Any inquiry concerning this communication or earlier communications from the examiner should be directed to HWEI-MIN LU whose telephone number is (313)446-4913. The examiner can normally be reached Mon - Fri: 9:00 AM - 6:00 PM EST.
Examiner interviews are available via telephone, in-person, and video conferencing using a USPTO supplied web-based collaboration tool. To schedule an interview, applicant is encouraged to use the USPTO Automated Interview Request (AIR) at http://www.uspto.gov/interviewpractice.
If attempts to reach the examiner by telephone are unsuccessful, the examiner’s supervisor, WILLIAM L BASHORE can be reached on (571)272-4088. The fax phone number for the organization where this application or proceeding is assigned is 571-273-8300.
Information regarding the status of published or unpublished applications may be obtained from Patent Center. Unpublished application information in Patent Center is available to registered users. To file and manage patent submissions in Patent Center, visit: https://patentcenter.uspto.gov. Visit https://www.uspto.gov/patents/apply/patent-center for more information about Patent Center and https://www.uspto.gov/patents/docx for information about filing in DOCX format. For additional questions, contact the Electronic Business Center (EBC) at 866-217-9197 (toll-free).
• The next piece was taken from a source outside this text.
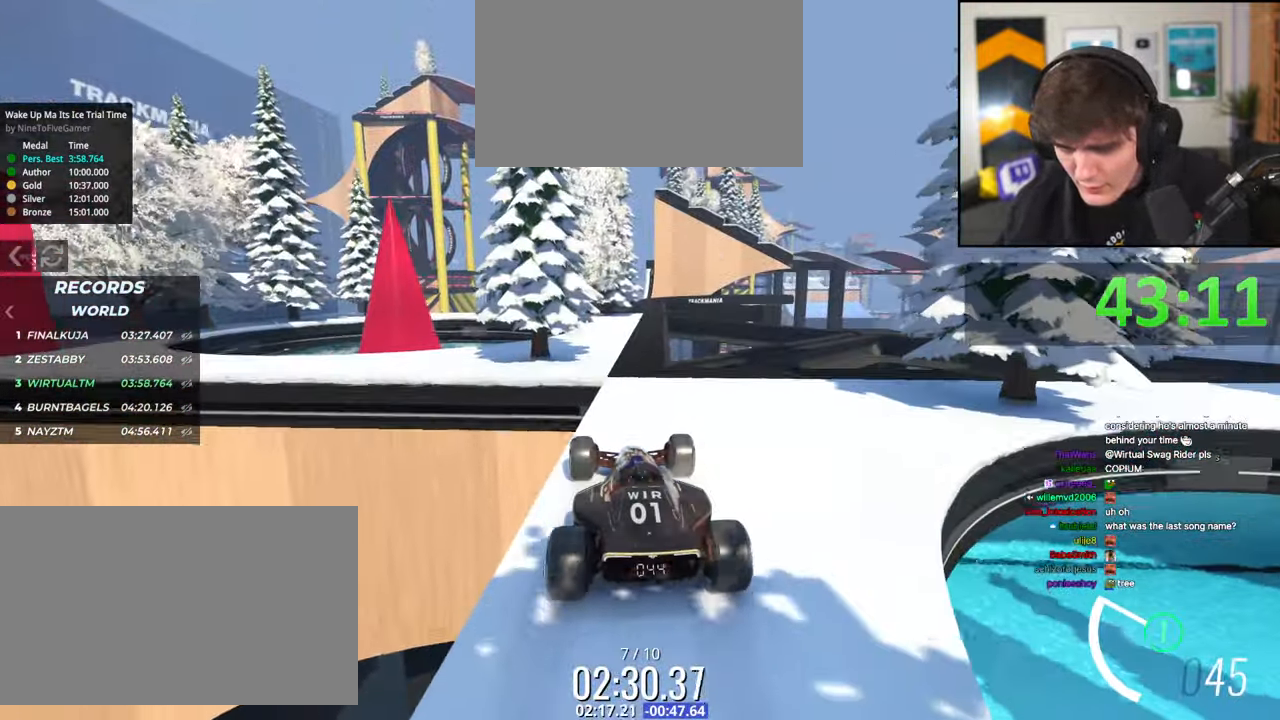
{"keys": ["right", "up"], "events": [[434, "right", "down"]]}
If you would like assistance from a USPTO Customer Service Representative, call 800-786-9199 (IN USA OR CANADA) or 571-272-1000.





/HWEI-MIN LU/Examiner, Art Unit 2175                                                                                                                                                                                                        


    
        
            
        
            
        
            
        
            
        
            
        
            
        
            
        
            
        
            
        
            
        
            
        
            
        
            
        
            
        
            
        
            
        
            
        
            
        
            
        
            
        
            
        
            
        
            
        
            
        
            
        
            
    

    
        1 See, for example US 2009/0327856 A1 to Mouilleseaux et al., published on 12/31/2009, 115 in FIG. 1; ¶¶ [0042]-[0043]: the video clip has paused at particular frame 127 in response to a user activating control 115 to add an annotation to the clip.
        2 See, for example US 2008/0046956A1 to Kulas, published on 02/21/2008, FIG. 4; ¶¶ [0028]-[0031].
        3 See, for example US 2019/0114057 A1 to KERR, filed on 10/13/2017, FIGS. 11A-B; ¶ [0100]-[0103], [0021], and [0031].